* Exercise requirements *
Retype the items verbatim from the first line through the line holding "genus: Thymus", including both of those lines.

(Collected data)
------------------------------------------------------------------------
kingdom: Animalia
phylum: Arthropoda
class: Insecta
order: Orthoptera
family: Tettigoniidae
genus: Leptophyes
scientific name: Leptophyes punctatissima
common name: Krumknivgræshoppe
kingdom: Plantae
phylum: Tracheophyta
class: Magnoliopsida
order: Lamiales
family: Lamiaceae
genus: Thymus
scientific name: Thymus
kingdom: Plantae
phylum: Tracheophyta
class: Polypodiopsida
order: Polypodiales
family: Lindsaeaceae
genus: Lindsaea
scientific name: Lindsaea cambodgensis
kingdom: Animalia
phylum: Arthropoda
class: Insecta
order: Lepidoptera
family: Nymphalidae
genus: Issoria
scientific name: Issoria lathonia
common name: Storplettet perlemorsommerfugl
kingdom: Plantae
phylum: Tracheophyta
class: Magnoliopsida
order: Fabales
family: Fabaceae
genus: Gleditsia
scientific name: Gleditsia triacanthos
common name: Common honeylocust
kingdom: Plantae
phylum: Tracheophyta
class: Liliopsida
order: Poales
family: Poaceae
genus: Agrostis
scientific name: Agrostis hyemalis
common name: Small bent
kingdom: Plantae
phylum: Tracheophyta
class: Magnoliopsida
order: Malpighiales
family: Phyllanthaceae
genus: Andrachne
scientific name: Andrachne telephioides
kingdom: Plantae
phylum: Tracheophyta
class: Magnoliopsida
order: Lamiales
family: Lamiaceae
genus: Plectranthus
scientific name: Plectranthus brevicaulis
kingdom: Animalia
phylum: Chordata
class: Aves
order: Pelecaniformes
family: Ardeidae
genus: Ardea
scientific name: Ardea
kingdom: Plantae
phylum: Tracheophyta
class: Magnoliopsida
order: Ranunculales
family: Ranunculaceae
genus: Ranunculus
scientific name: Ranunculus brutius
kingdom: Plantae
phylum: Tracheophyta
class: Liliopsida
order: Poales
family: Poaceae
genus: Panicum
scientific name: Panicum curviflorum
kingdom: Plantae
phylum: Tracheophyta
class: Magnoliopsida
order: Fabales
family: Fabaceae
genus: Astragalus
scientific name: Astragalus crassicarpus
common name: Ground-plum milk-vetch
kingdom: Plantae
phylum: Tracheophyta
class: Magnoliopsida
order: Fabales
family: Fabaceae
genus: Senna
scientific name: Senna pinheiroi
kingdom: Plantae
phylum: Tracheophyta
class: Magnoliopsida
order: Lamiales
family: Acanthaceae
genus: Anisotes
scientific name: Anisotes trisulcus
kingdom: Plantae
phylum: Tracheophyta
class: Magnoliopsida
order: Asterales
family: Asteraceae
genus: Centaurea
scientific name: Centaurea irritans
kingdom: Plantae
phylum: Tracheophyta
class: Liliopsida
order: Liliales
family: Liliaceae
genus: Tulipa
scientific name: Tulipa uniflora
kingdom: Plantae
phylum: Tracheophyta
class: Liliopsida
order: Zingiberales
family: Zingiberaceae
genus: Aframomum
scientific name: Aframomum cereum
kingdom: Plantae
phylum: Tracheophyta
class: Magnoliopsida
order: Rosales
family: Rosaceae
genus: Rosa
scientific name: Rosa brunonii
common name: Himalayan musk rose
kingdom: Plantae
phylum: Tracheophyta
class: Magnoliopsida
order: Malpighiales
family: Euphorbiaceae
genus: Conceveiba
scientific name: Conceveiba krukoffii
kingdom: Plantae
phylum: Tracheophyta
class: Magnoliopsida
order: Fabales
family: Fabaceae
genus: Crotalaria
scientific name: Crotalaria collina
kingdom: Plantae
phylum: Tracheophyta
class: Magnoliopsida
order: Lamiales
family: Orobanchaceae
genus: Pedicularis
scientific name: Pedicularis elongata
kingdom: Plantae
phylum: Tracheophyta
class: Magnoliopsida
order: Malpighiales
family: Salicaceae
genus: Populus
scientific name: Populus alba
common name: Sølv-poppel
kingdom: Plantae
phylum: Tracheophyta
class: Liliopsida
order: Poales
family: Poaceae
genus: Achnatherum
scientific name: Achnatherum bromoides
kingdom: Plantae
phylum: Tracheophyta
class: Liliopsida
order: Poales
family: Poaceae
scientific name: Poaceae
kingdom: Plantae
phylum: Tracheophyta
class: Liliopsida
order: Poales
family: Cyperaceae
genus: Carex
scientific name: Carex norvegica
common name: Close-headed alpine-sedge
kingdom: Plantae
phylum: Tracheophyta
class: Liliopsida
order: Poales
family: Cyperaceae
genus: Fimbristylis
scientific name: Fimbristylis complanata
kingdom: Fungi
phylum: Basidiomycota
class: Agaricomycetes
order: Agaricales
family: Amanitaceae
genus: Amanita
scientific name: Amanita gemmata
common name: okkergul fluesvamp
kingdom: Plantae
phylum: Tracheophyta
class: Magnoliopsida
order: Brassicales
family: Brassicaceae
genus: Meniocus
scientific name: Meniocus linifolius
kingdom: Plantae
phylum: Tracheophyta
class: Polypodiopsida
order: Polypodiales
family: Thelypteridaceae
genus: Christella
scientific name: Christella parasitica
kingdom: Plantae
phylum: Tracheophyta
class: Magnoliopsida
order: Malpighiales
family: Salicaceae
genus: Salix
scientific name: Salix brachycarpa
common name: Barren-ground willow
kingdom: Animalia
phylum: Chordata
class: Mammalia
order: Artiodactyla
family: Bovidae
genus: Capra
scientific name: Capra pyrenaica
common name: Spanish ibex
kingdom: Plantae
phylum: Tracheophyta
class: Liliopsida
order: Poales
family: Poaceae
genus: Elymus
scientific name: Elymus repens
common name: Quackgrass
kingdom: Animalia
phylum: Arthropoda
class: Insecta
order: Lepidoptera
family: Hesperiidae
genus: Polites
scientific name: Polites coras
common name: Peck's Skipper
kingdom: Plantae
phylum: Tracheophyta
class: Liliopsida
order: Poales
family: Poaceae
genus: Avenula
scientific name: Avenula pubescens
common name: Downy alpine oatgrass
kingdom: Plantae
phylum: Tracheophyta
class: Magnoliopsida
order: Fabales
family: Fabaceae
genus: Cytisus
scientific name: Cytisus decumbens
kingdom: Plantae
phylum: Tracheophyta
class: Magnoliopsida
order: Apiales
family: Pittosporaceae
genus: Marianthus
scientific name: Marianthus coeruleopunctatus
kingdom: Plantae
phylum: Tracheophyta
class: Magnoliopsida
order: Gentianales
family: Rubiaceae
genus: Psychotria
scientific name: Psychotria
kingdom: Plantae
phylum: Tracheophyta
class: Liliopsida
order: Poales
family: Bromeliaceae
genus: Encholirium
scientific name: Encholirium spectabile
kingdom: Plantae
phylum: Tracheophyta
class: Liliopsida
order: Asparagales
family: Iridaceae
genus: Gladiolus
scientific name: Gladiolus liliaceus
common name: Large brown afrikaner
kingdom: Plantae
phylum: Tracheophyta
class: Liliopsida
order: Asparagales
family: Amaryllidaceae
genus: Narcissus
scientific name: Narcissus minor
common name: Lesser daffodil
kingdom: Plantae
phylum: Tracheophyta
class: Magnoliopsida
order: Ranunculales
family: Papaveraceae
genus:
------------------------------------------------------------------------
* Solution for this exercise *
kingdom: Animalia
phylum: Arthropoda
class: Insecta
order: Orthoptera
family: Tettigoniidae
genus: Leptophyes
scientific name: Leptophyes punctatissima
common name: Krumknivgræshoppe
kingdom: Plantae
phylum: Tracheophyta
class: Magnoliopsida
order: Lamiales
family: Lamiaceae
genus: Thymus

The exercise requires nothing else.